Excerpt provided:
Merge tag 'locking-core-2021-08-30' of git://git.kernel.org/pub/scm/linux/kernel/git/tip/tip

Pull locking and atomics updates from Thomas Gleixner:
 "The regular pile:

   - A few improvements to the mutex code

   - Documentation updates for atomics to clarify the difference between
     cmpxchg() and try_cmpxchg() and to explain the forward progress
     expectations.

   - Simplification of the atomics fallback generator

   - The addition of arch_atomic_long*() variants and generic arch_*()
     bitops based on them.

   - Add the missing might_sleep() invocations to the down*() operations
     of semaphores.

  The PREEMPT_RT locking core:

   - Scheduler updates to support the state preserving mechanism for
     'sleeping' spin- and rwlocks on RT.

Request 1:
Print the full locking merge message word for word.

Saved data entries
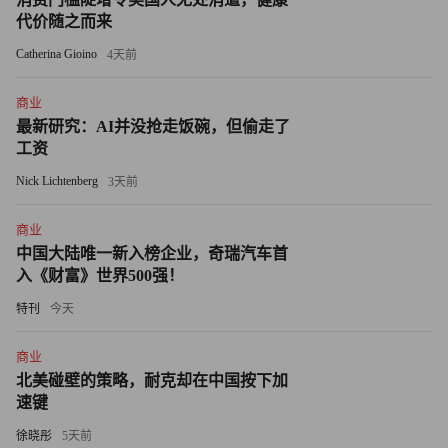
代价随之而来
朗战争爆发以来的价格变动情况。
Catherina Gioino
4天前
尽管戴蒙发出了明确的悲观预警，但他也列举了多项支撑经
济的积极因素，包括《大而美法案》带来的财政刺激、人工
商业
智能驱动的资本支出、监管放松政策，以及美联储的国库券
最新研究：AI并没抢走饭碗，但偷走了
工资
购买计划。
Nick Lichtenberg
3天前
除伊朗战争及其他地缘政治冲突外，戴蒙仍对其他经济逆风
保持警惕，包括全球财政赤字、资产价格处于高位、私人信
商业
中国大陆唯一新入榜企业，奇瑞汽车首
贷市场潜藏的风险。
入《财富》世界500强！
他写道：“在我看来，一些更重大的风险就像地壳板块一
特刊
今天
样，始终处于运动状态，一旦相互碰撞，便会不时引发地震
商业
与火山喷发。”（财富中文网）
北美碰壁的策略，耐克却在中国按下加
速键
译者：中慧言-王芳
徐晓彤
5天前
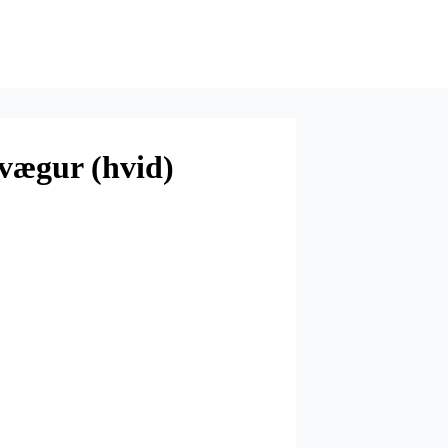
 vægur (hvid)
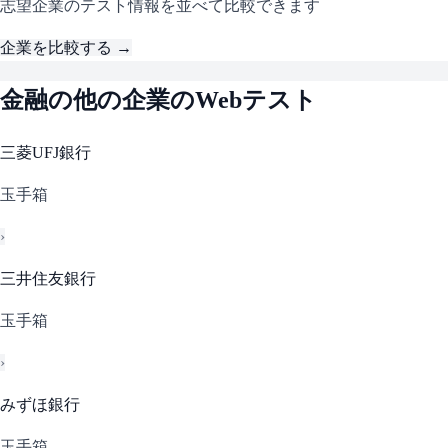
志望企業のテスト情報を並べて比較できます
企業を比較する →
金融
の他の企業のWebテスト
三菱UFJ銀行
玉手箱
›
三井住友銀行
玉手箱
›
みずほ銀行
玉手箱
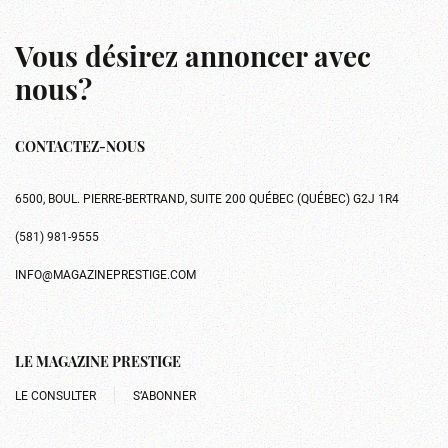
Vous désirez annoncer avec
nous?
CONTACTEZ-NOUS
6500, BOUL. PIERRE-BERTRAND, SUITE 200 QUÉBEC (QUÉBEC) G2J 1R4
(581) 981-9555
INFO@MAGAZINEPRESTIGE.COM
LE MAGAZINE PRESTIGE
LE CONSULTER
S’ABONNER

Request 2:
Output the stretch of the listing from the line containing "Vous désirez annoncer avec" through the end of the listing, including both ends and nothing else.

Answer section 1:
Merge tag 'locking-core-2021-08-30' of git://git.kernel.org/pub/scm/linux/kernel/git/tip/tip

Pull locking and atomics updates from Thomas Gleixner:
 "The regular pile:

   - A few improvements to the mutex code

   - Documentation updates for atomics to clarify the difference between
     cmpxchg() and try_cmpxchg() and to explain the forward progress
     expectations.

   - Simplification of the atomics fallback generator

   - The addition of arch_atomic_long*() variants and generic arch_*()
     bitops based on them.

   - Add the missing might_sleep() invocations to the down*() operations
     of semaphores.

  The PREEMPT_RT locking core:

   - Scheduler updates to support the state preserving mechanism for
     'sleeping' spin- and rwlocks on RT.

Answer section 2:
Vous désirez annoncer avec
nous?
CONTACTEZ-NOUS
6500, BOUL. PIERRE-BERTRAND, SUITE 200 QUÉBEC (QUÉBEC) G2J 1R4
(581) 981-9555
INFO@MAGAZINEPRESTIGE.COM
LE MAGAZINE PRESTIGE
LE CONSULTER
S’ABONNER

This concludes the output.